Dünyanın yıllık ısısındaki artışın temelinde ise kontrolsüz karbon salınımı yatıyor. Bu kısmın altını çizmek önemli. Çünkü dünyanın şu an karşı karşıya olduğu iklim krizinin temelinde kader ile tarif edilebilecek bir neden yatmıyor. Tersine senelerdir uyarılan, durdurulması için çözüm önerileri sunulan bir krizle karşı karşıyayız. Tüm bu uyarılar ve çözüm önerilerindeki sorunlara da yazının geri kalanında değineceğiz.

Karbon salınımı sorunu, sadece fabrika bacalarıyla, deodorant ya da arabalarla açıklanabilecek bir sorun değil. Bu, sanayiden imalata büyük tekellerin planlamalarını öncelikli olarak gezegenin en azından sürekliliğini değil, kendi kârlarını öncelemesinden kaynaklı karşı karşıya kaldığımız bir sorun. Devletlerin de ekolojik planlamalara yönelik politikalarını bu tekellerin yanında pozisyon alarak geliştirmesi, bu krizi kaçınılmaz kılıyor.

**Yapılacaklar:**
1/ İklim krizi üzerine olan metni iki cümleyle özetleyin.
2/ İklim krizi üzerine olan metinde "Dünyanın yıllık ısısındaki" sözleriyle açılıp "krizi kaçınılmaz kılıyor." ile kapanan bölümü kelimesi kelimesine aktarın.

**Gösterilen veriler:**
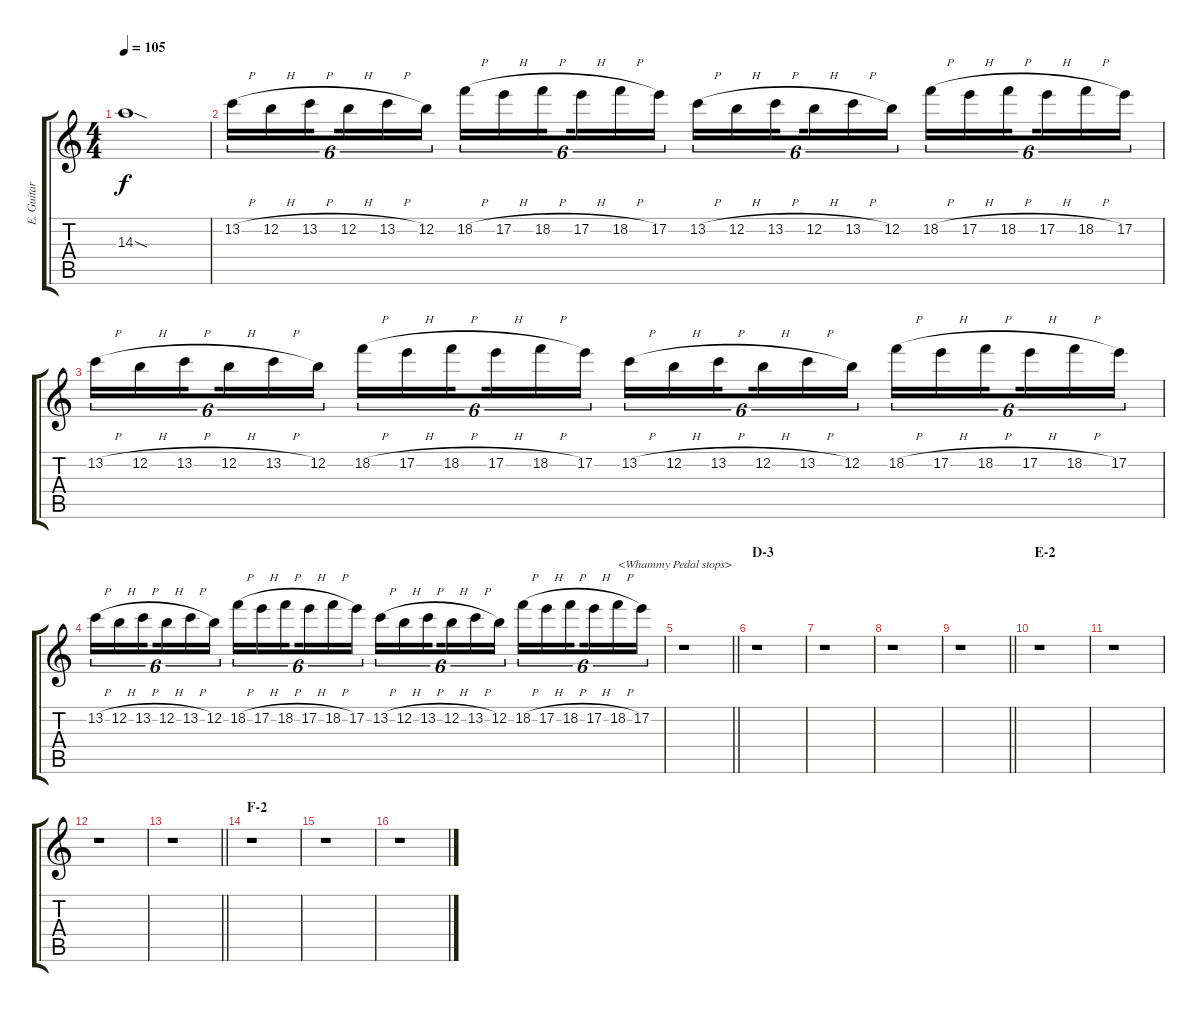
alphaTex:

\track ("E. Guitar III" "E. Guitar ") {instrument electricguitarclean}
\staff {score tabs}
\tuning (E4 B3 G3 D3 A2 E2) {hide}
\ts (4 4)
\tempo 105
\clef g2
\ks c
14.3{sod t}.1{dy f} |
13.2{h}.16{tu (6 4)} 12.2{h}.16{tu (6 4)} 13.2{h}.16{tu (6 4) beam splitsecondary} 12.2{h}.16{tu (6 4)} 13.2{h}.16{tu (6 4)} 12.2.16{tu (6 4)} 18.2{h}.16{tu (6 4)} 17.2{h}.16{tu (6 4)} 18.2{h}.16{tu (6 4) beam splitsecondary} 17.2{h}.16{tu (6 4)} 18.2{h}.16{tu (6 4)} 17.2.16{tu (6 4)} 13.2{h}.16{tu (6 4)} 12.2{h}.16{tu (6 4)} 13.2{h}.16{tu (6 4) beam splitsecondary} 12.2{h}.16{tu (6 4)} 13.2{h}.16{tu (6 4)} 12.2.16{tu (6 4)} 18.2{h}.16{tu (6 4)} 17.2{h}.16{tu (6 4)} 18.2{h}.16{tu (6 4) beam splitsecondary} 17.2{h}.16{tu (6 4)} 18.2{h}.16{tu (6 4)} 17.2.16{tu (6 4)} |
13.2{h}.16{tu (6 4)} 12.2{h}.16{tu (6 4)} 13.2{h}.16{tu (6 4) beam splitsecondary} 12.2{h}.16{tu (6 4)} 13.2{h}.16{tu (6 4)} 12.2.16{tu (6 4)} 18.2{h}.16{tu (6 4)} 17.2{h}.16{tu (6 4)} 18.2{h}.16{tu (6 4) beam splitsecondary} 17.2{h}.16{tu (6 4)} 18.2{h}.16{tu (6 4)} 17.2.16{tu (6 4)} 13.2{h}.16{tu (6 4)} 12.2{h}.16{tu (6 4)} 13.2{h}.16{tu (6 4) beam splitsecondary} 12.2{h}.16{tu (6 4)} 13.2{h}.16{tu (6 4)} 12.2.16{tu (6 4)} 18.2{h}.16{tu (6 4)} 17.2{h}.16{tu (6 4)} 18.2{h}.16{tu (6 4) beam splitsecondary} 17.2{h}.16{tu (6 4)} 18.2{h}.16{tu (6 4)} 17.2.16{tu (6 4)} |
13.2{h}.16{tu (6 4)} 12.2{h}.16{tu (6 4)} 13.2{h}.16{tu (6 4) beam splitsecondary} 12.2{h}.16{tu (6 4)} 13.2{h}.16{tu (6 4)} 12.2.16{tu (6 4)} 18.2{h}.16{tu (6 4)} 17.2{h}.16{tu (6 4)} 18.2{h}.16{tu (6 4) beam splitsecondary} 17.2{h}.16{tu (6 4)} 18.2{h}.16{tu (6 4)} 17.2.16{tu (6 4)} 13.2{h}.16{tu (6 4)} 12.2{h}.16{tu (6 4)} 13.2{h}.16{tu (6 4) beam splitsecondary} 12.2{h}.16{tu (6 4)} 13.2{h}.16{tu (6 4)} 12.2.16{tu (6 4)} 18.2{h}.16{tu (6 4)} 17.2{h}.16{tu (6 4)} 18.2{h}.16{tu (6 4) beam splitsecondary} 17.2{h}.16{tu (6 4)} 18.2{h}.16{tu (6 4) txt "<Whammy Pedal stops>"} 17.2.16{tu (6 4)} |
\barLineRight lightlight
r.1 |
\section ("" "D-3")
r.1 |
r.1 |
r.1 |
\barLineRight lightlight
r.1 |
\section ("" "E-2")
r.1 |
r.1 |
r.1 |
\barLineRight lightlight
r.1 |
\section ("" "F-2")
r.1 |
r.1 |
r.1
...
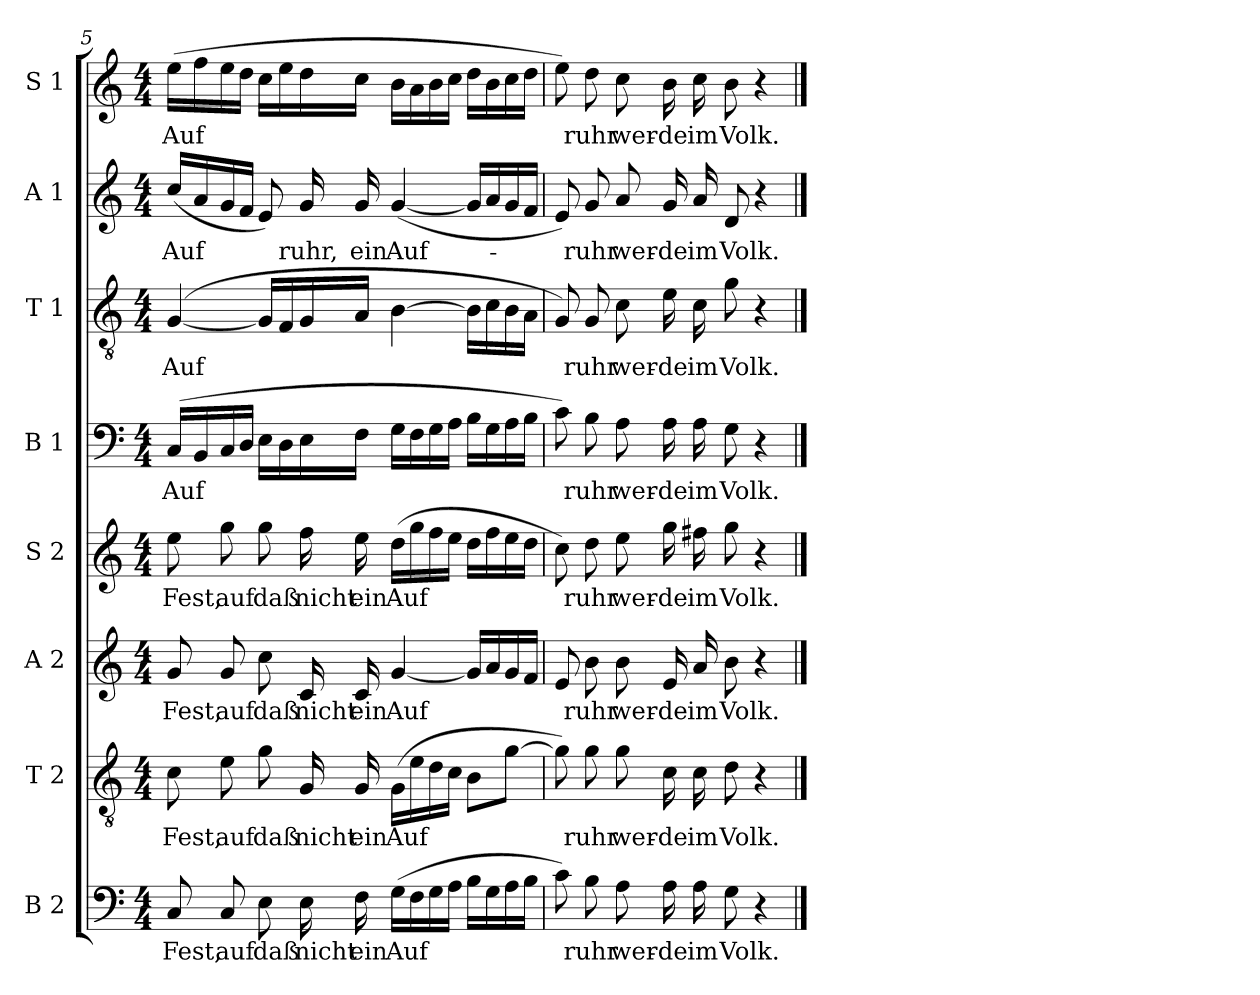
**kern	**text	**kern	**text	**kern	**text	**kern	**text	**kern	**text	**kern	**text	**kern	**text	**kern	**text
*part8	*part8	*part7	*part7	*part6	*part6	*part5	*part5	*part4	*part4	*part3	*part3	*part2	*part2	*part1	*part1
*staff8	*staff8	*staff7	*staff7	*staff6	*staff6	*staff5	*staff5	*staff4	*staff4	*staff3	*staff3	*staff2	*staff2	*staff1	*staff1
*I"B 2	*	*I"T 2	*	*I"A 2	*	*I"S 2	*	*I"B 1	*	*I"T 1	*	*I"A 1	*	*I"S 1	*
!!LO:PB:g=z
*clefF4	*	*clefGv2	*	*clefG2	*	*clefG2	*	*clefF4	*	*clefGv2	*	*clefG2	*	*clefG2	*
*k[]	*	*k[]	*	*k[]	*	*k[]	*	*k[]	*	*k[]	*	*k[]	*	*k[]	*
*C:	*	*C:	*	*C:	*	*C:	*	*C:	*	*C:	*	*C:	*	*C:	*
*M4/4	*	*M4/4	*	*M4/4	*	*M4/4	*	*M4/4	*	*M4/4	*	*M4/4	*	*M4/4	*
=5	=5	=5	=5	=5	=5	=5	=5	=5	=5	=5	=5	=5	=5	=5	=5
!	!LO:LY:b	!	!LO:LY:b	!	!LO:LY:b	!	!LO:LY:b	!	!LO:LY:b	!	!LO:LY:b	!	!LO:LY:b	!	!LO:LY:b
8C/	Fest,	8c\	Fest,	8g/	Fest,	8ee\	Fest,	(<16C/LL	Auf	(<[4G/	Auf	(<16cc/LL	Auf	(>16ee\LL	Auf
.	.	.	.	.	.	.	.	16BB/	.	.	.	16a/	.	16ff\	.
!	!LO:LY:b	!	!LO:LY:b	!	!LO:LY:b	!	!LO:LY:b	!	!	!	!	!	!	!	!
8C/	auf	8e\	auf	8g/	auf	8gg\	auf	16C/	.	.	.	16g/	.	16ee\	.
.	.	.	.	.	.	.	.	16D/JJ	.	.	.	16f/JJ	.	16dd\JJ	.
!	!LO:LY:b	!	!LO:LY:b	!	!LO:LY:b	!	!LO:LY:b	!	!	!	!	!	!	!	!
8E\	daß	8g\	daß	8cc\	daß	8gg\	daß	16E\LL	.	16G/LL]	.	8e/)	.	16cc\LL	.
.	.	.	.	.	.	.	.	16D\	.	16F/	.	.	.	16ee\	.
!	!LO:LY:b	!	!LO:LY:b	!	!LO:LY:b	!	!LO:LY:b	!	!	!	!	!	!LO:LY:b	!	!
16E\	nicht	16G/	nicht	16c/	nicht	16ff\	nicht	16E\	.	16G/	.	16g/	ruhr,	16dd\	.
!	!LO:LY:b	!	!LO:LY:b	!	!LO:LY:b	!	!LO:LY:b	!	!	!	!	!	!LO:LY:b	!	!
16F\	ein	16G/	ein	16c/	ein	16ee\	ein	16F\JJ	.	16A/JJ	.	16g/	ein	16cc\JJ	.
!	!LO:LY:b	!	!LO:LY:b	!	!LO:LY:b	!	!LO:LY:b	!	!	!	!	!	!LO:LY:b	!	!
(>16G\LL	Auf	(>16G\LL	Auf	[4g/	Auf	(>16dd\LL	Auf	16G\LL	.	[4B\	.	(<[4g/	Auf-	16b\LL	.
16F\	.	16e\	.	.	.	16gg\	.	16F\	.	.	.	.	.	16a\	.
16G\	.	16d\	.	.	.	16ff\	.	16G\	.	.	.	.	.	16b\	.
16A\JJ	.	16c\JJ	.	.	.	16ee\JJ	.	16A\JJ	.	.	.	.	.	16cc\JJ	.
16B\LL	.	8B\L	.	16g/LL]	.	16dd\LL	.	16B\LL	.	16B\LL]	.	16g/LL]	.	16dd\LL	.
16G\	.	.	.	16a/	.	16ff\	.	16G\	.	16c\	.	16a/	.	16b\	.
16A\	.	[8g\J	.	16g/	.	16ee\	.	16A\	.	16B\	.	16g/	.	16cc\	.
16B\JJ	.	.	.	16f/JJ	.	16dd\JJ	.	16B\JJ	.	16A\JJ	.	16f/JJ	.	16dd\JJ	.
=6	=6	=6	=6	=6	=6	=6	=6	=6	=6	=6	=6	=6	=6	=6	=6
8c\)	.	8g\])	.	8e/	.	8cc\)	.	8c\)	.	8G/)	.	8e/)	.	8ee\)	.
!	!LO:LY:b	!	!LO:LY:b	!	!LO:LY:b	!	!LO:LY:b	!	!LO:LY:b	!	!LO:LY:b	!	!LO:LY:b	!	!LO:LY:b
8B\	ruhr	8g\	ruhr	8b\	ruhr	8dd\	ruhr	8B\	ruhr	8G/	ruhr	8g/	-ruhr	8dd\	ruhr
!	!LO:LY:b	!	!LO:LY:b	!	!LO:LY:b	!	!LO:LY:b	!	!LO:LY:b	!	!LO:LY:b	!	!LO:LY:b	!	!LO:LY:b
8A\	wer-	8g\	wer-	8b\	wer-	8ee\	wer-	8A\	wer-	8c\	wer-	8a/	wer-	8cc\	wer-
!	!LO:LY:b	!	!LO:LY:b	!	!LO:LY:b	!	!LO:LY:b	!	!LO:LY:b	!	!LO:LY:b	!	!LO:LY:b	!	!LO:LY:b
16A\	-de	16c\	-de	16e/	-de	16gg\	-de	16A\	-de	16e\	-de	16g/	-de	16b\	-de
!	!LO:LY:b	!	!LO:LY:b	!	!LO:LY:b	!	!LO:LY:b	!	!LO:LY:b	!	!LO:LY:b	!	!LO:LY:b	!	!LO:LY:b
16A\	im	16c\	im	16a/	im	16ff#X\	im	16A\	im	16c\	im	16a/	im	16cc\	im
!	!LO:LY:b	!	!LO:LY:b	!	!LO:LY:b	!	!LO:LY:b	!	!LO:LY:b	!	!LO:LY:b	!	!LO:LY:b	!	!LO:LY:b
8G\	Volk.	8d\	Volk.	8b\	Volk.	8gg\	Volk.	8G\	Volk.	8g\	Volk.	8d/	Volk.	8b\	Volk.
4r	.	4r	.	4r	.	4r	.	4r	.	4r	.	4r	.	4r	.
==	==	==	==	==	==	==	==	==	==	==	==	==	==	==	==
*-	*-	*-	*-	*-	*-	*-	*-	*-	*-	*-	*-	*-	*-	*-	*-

**Cevaplar:**
1/ Dünyanın yıllık ısısındaki artışın temelinde kontrolsüz karbon salınımı yatıyor ve bu kriz kaderden değil, senelerdir uyarılan ve durdurulması için çözüm önerileri sunulan bir sorundan kaynaklanıyor. Sorun, büyük tekellerin gezegenin sürekliliği yerine kendi kârlarını öncelemesinden doğuyor; devletlerin ekolojik politikalarını bu tekellerin yanında pozisyon alarak geliştirmesi de krizi kaçınılmaz kılıyor.

2/
Dünyanın yıllık ısısındaki artışın temelinde ise kontrolsüz karbon salınımı yatıyor. Bu kısmın altını çizmek önemli. Çünkü dünyanın şu an karşı karşıya olduğu iklim krizinin temelinde kader ile tarif edilebilecek bir neden yatmıyor. Tersine senelerdir uyarılan, durdurulması için çözüm önerileri sunulan bir krizle karşı karşıyayız. Tüm bu uyarılar ve çözüm önerilerindeki sorunlara da yazının geri kalanında değineceğiz.

Karbon salınımı sorunu, sadece fabrika bacalarıyla, deodorant ya da arabalarla açıklanabilecek bir sorun değil. Bu, sanayiden imalata büyük tekellerin planlamalarını öncelikli olarak gezegenin en azından sürekliliğini değil, kendi kârlarını öncelemesinden kaynaklı karşı karşıya kaldığımız bir sorun. Devletlerin de ekolojik planlamalara yönelik politikalarını bu tekellerin yanında pozisyon alarak geliştirmesi, bu krizi kaçınılmaz kılıyor.